Task statement = From first line to last, transcribe the listing exactly and skip any image.

Dataset excerpts =

[Start of Attachment]

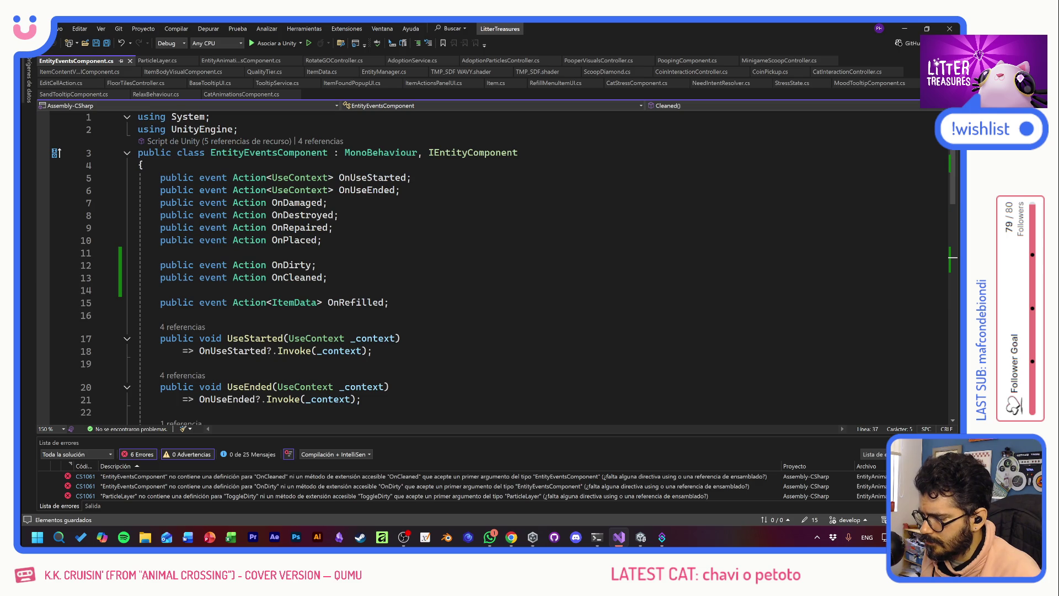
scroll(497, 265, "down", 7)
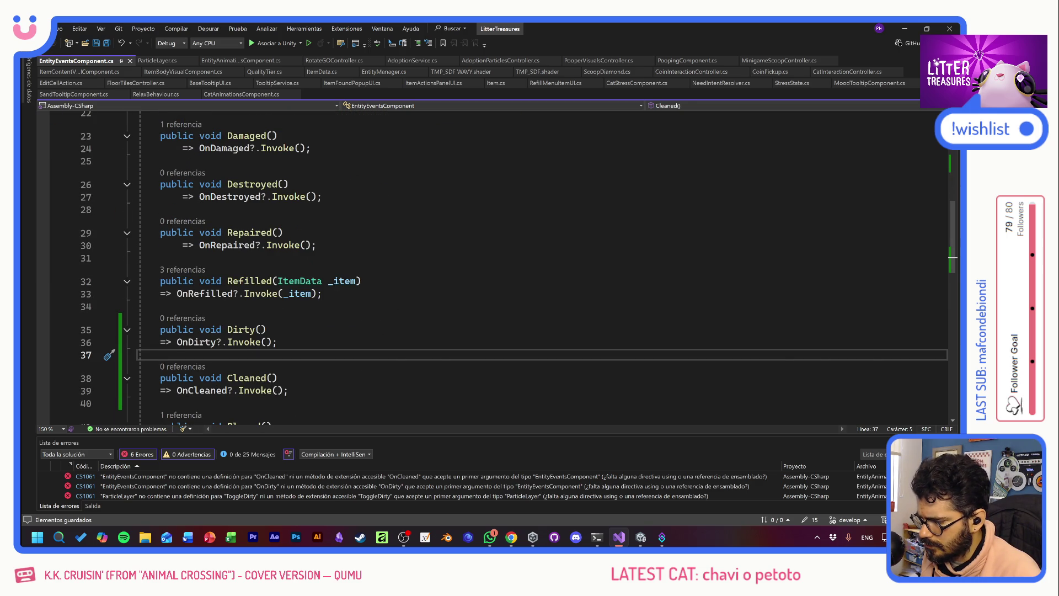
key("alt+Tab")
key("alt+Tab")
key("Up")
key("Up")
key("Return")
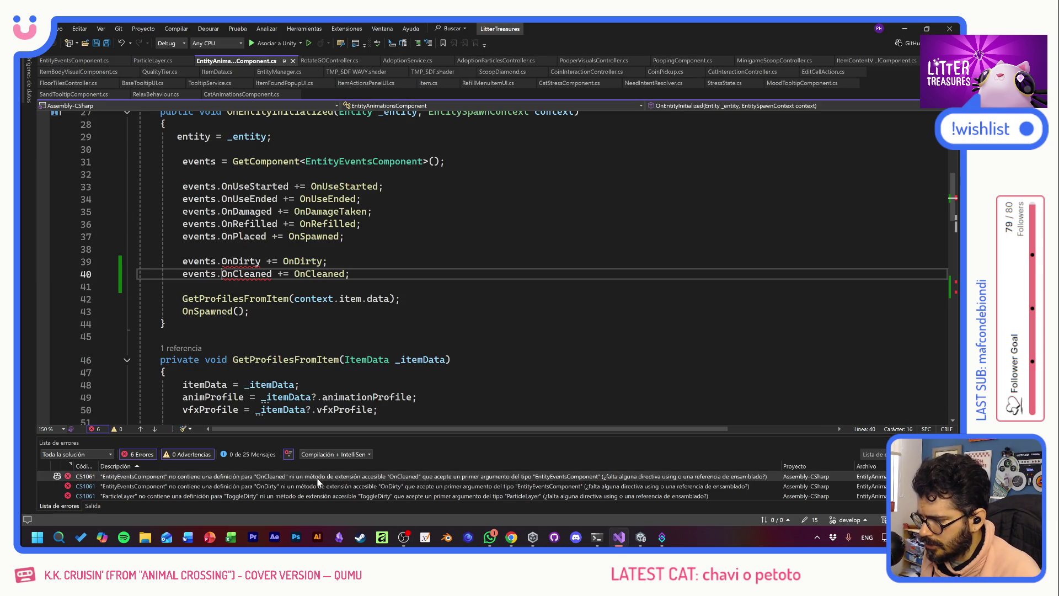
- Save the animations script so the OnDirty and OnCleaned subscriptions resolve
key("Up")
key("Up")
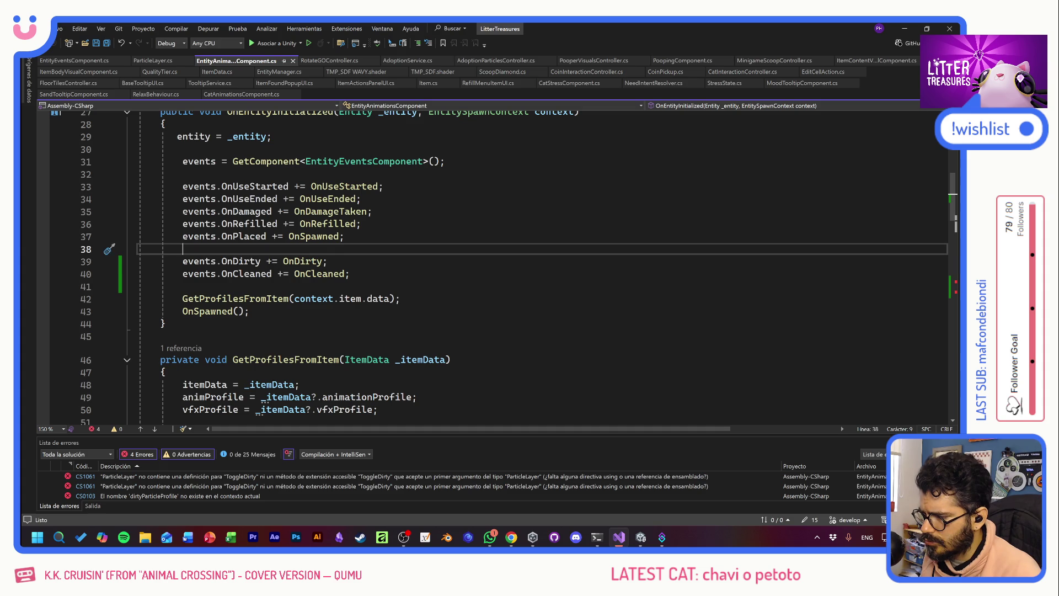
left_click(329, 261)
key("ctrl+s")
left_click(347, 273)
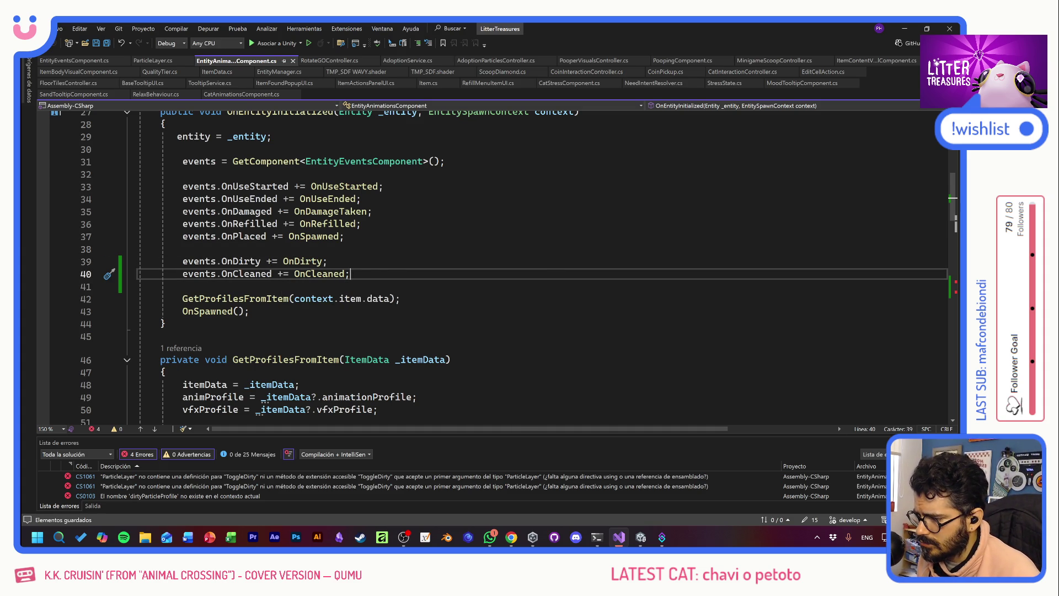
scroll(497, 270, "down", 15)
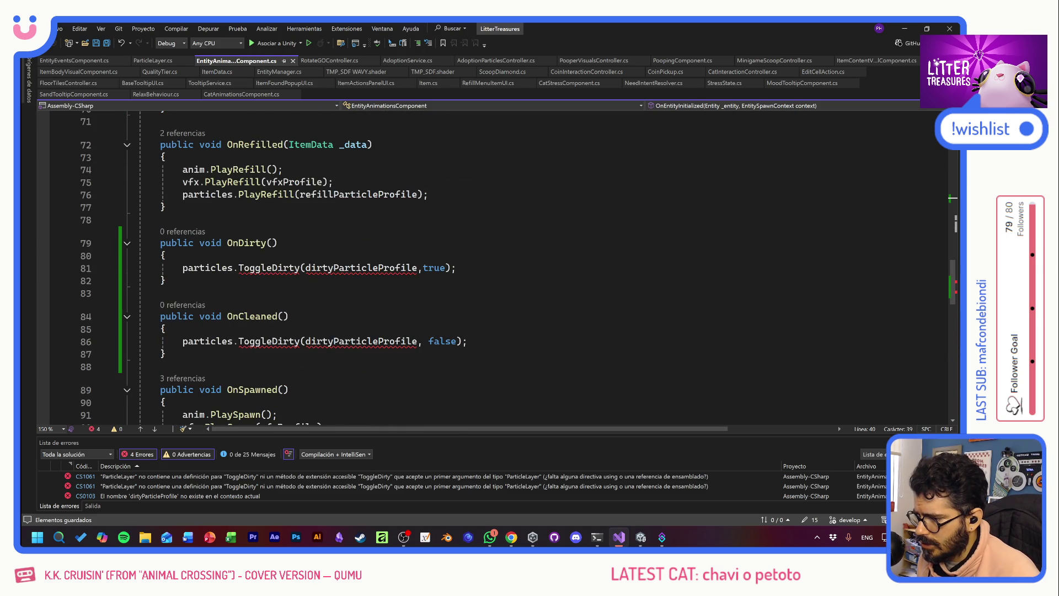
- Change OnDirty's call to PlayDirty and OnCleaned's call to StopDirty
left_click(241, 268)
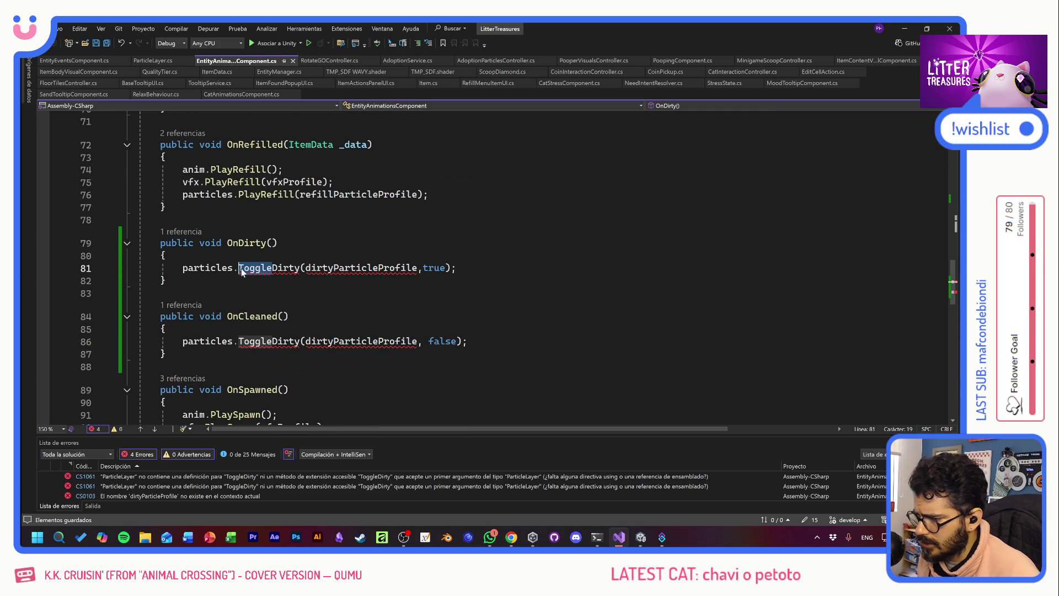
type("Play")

[End of Attachment]

Task answer =
scroll(497, 265, "down", 7)
key("alt+Tab")
key("alt+Tab")
key("Up")
key("Up")
key("Return")
- Save the animations script so the OnDirty and OnCleaned subscriptions resolve
key("Up")
key("Up")
left_click(329, 261)
key("ctrl+s")
left_click(347, 273)
scroll(497, 270, "down", 15)
- Change OnDirty's call to PlayDirty and OnCleaned's call to StopDirty
left_click(241, 268)
type("Play")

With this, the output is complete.